A single figure is required: the number of lines below in which the word "contains" occurs.

Saved entries
- Opening Delimiter -

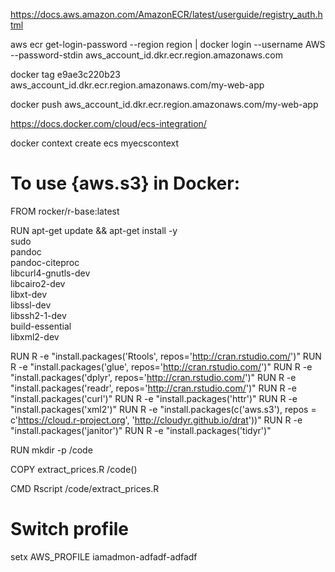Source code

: https://docs.aws.amazon.com/AmazonECR/latest/userguide/registry_auth.html

aws ecr get-login-password --region region | docker login --username AWS --password-stdin aws_account_id.dkr.ecr.region.amazonaws.com

docker tag e9ae3c220b23 aws_account_id.dkr.ecr.region.amazonaws.com/my-web-app

docker push aws_account_id.dkr.ecr.region.amazonaws.com/my-web-app

https://docs.docker.com/cloud/ecs-integration/

docker context create ecs myecscontext

# To use {aws.s3} in Docker:

FROM rocker/r-base:latest

RUN apt-get update && apt-get install -y \
sudo \
pandoc \
pandoc-citeproc \
libcurl4-gnutls-dev \
libcairo2-dev \
libxt-dev \
libssl-dev \
libssh2-1-dev \
build-essential \
libxml2-dev

RUN R -e "install.packages('Rtools', repos='http://cran.rstudio.com/')"
RUN R -e "install.packages('glue', repos='http://cran.rstudio.com/')"
RUN R -e "install.packages('dplyr', repos='http://cran.rstudio.com/')"
RUN R -e "install.packages('readr', repos='http://cran.rstudio.com/')"
RUN R -e "install.packages('curl')"
RUN R -e "install.packages('httr')"
RUN R -e "install.packages('xml2')"
RUN R -e "install.packages(c('aws.s3'), repos = c'https://cloud.r-project.org', 'http://cloudyr.github.io/drat'))"
RUN R -e "install.packages('janitor')"
RUN R -e "install.packages('tidyr')"

RUN mkdir -p /code

COPY extract_prices.R /code()

CMD Rscript /code/extract_prices.R

# Switch profile

setx AWS_PROFILE iamadmon-adfadf-adfadf

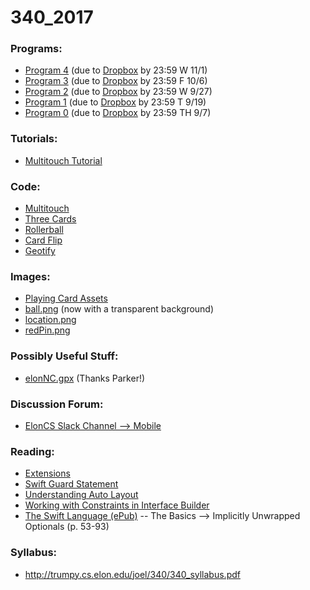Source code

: # 340_2017

### Programs:
* [Program 4](http://trumpy.cs.elon.edu/joel/340/Program_4.pdf) (due to [Dropbox](https://www.dropbox.com/request/LKBsr2NFuEq94V2XouJT) by 23:59 W 11/1)
* [Program 3](http://trumpy.cs.elon.edu/joel/340/Program_3.pdf) (due to [Dropbox](https://www.dropbox.com/request/sklHYNQJYnCjiZmOp2pi) by 23:59 F 10/6)
* [Program 2](http://trumpy.cs.elon.edu/joel/340/Program_2.pdf) (due to [Dropbox](https://www.dropbox.com/request/B8h8wpfr85PY0Pp1C6X0) by 23:59 W 9/27)
* [Program 1](http://trumpy.cs.elon.edu/joel/340/Program_1.pdf) (due to [Dropbox](https://www.dropbox.com/request/2XzyPIcqWSRQzQDi6OG2) by 23:59 T 9/19)
* [Program 0](http://trumpy.cs.elon.edu/joel/340/Program_0.pdf) (due to [Dropbox](https://www.dropbox.com/request/Ol7h2u3KpQi8qvTzXta5) by 23:59 TH 9/7)

### Tutorials:
* [Multitouch Tutorial](https://paper.dropbox.com/doc/Multitouch-Tutorial-1rM9Hx5wCPZOUGEscPx9O?_tk=share_copylink)

### Code:
* [Multitouch](https://github.com/crowcasso/Multitouch)
* [Three Cards](https://github.com/crowcasso/ThreeCards)
* [Rollerball](https://github.com/crowcasso/Rollerball)
* [Card Flip](https://github.com/crowcasso/CardFlip)
* [Geotify](https://github.com/crowcasso/Geotify) 

### Images:
* [Playing Card Assets](https://github.com/hayeah/playing-cards-assets)
* [ball.png](http://trumpy.cs.elon.edu/joel/340/ball.png) (now with a transparent background)
* [location.png](http://trumpy.cs.elon.edu/joel/340/location.png)
* [redPin.png](http://trumpy.cs.elon.edu/joel/340/redPin.png)

### Possibly Useful Stuff:
* [elonNC.gpx](http://trumpy.cs.elon.edu/joel/340/elonNC.gpx) (Thanks Parker!)

### Discussion Forum:
* [ElonCS Slack Channel --> Mobile](https://eloncs.slack.com/messages/mobile)

### Reading:
* [Extensions](https://developer.apple.com/library/content/documentation/Swift/Conceptual/Swift_Programming_Language/Extensions.html)
* [Swift Guard Statement](https://ericcerney.com/swift-guard-statement/)
* [Understanding Auto Layout](https://developer.apple.com/library/content/documentation/UserExperience/Conceptual/AutolayoutPG/index.html#//apple_ref/doc/uid/TP40010853-CH7-SW1)
* [Working with Constraints in Interface Builder](https://developer.apple.com/library/content/documentation/UserExperience/Conceptual/AutolayoutPG/WorkingwithConstraintsinInterfaceBuidler.html#//apple_ref/doc/uid/TP40010853-CH10-SW1)
* [The Swift Language (ePub)](https://swift.org/documentation/TheSwiftProgrammingLanguage(Swift4).epub) -- The Basics --> Implicitly Unwrapped Optionals (p. 53-93)

### Syllabus:
* http://trumpy.cs.elon.edu/joel/340/340_syllabus.pdf
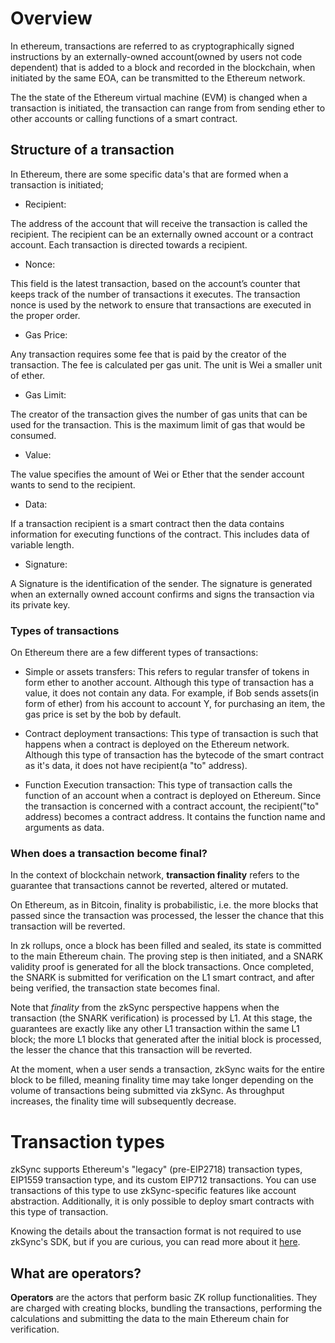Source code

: # Overview

In ethereum, transactions are referred to as cryptographically signed instructions by an externally-owned account(owned by users not code dependent) that is added to a block and recorded in the blockchain, when initiated by the same EOA, can be transmitted to the Ethereum network.

The the state of the Ethereum virtual machine (EVM) is changed when a transaction is initiated, the transaction can range from from sending ether to other accounts or calling functions of a smart contract.

## Structure of a transaction

In Ethereum, there are some specific data's that are formed when a transaction is initiated;

- Recipient:
  
The address of the account that will receive the transaction is called the recipient. The recipient can be an externally owned account or a contract account. Each transaction is directed towards a recipient.

- Nonce:

This field is the latest transaction, based on the account’s counter that keeps track of the number of transactions it executes. The transaction nonce is used by the network to ensure that transactions are executed in the proper order.

- Gas Price:
  
Any transaction requires some fee that is paid by the creator of the transaction. The fee is calculated per gas unit. The unit is Wei a smaller unit of ether.

- Gas Limit:

The creator of the transaction gives the number of gas units that can be used for the transaction. This is the maximum limit of gas that would be consumed.

- Value:
  
The value specifies the amount of Wei or Ether that the sender account wants to send to the recipient.

- Data:

If a transaction recipient is a smart contract then the data contains information for executing functions of the contract. This includes data of variable length.

- Signature:

A Signature is the identification of the sender. The signature is generated when an externally owned account confirms and signs the transaction via its private key.

### Types of transactions

On Ethereum there are a few different types of transactions:

- Simple or assets transfers: This refers to regular transfer of tokens in form ether to another account. Although this type of transaction has a value, it does not contain any data.
For example, if Bob sends assets(in form of ether) from his account to account Y, for purchasing an item, the gas price is set by the bob by default.

- Contract deployment transactions: This type of transaction is such that happens when a contract is deployed on the Ethereum network. Although this type of transaction has the bytecode of the smart contract as it's data, it does not have recipient(a "to" address).
- Function Execution transaction: This type of transaction calls the function of an account when a contract is deployed on Ethereum. Since the transaction is concerned with a contract account, the recipient("to" address) becomes a contract address. 
It contains the function name and arguments as data.

### When does a transaction become final?

In the context of blockchain network, **transaction finality** refers to the guarantee that transactions cannot be reverted, altered or mutated.

On Ethereum, as in Bitcoin, finality is probabilistic, i.e. the more blocks that passed since the transaction was processed, the lesser the chance that this transaction will be reverted.

In zk rollups, once a block has been filled and sealed, its state is committed to the main Ethereum chain. The proving step is then initiated, and a SNARK validity proof is generated for all the block transactions. Once completed, the SNARK is submitted for verification on the L1 smart contract, and after being verified, the transaction state becomes final.

Note that _finality_ from the zkSync perspective happens when the transaction (the SNARK verification) is processed by L1. At this stage, the guarantees are exactly like any other L1 transaction within the same L1 block; the more L1 blocks that generated after the initial block is processed, the lesser the chance that this transaction will be reverted.

At the moment, when a user sends a transaction, zkSync waits for the entire block to be filled, meaning finality time may take longer depending on the volume of transactions being submitted via zkSync. As throughput increases, the finality time will subsequently decrease.

# Transaction types

zkSync supports Ethereum's "legacy" (pre-EIP2718) transaction types, EIP1559 transaction type, and its custom EIP712 transactions. You can use transactions of this type to use zkSync-specific features like account abstraction. Additionally, it is only possible to deploy smart contracts with this type of transaction.

Knowing the details about the transaction format is not required to use zkSync's SDK, but if you are curious, you can read more about it [here](../../../api/api.md#eip712).

## What are operators?

**Operators** are the actors that perform basic ZK rollup functionalities. They are charged with creating blocks, bundling the transactions, performing the calculations and submitting the data to the main Ethereum chain for verification.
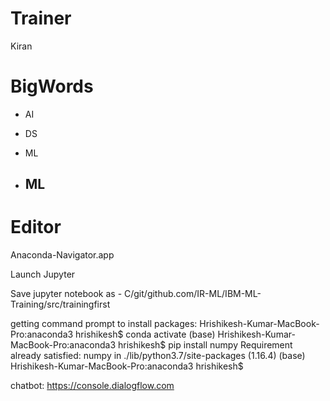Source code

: # Trainer

Kiran

# BigWords

- AI
- DS
- ML


- ML
  - 

# Editor

Anaconda-Navigator.app

Launch Jupyter

Save jupyter notebook as - C/git/github.com/IR-ML/IBM-ML-Training/src/trainingfirst


getting command prompt to install packages:
Hrishikesh-Kumar-MacBook-Pro:anaconda3 hrishikesh$ conda activate
(base) Hrishikesh-Kumar-MacBook-Pro:anaconda3 hrishikesh$ pip install numpy
Requirement already satisfied: numpy in ./lib/python3.7/site-packages (1.16.4)
(base) Hrishikesh-Kumar-MacBook-Pro:anaconda3 hrishikesh$


chatbot: https://console.dialogflow.com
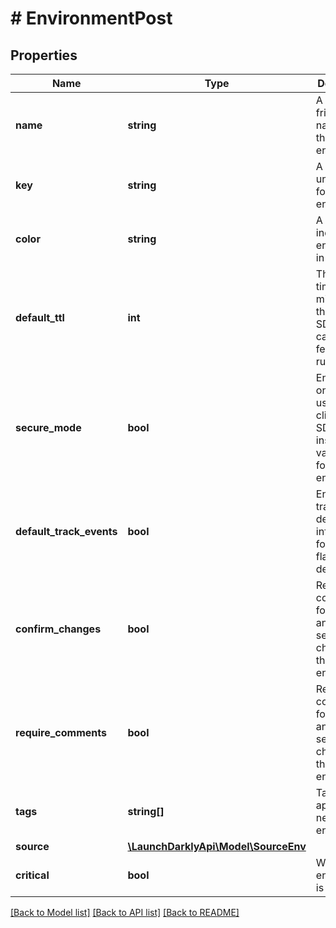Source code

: # # EnvironmentPost

## Properties

Name | Type | Description | Notes
------------ | ------------- | ------------- | -------------
**name** | **string** | A human-friendly name for the new environment |
**key** | **string** | A project-unique key for the new environment |
**color** | **string** | A color to indicate this environment in the UI |
**default_ttl** | **int** | The default time (in minutes) that the PHP SDK can cache feature flag rules locally | [optional]
**secure_mode** | **bool** | Ensures that one end user of the client-side SDK cannot inspect the variations for another end user | [optional]
**default_track_events** | **bool** | Enables tracking detailed information for new flags by default | [optional]
**confirm_changes** | **bool** | Requires confirmation for all flag and segment changes via the UI in this environment | [optional]
**require_comments** | **bool** | Requires comments for all flag and segment changes via the UI in this environment | [optional]
**tags** | **string[]** | Tags to apply to the new environment | [optional]
**source** | [**\LaunchDarklyApi\Model\SourceEnv**](SourceEnv.md) |  | [optional]
**critical** | **bool** | Whether the environment is critical | [optional]

[[Back to Model list]](../../README.md#models) [[Back to API list]](../../README.md#endpoints) [[Back to README]](../../README.md)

- Closing Delimiter -

== The answer ==
2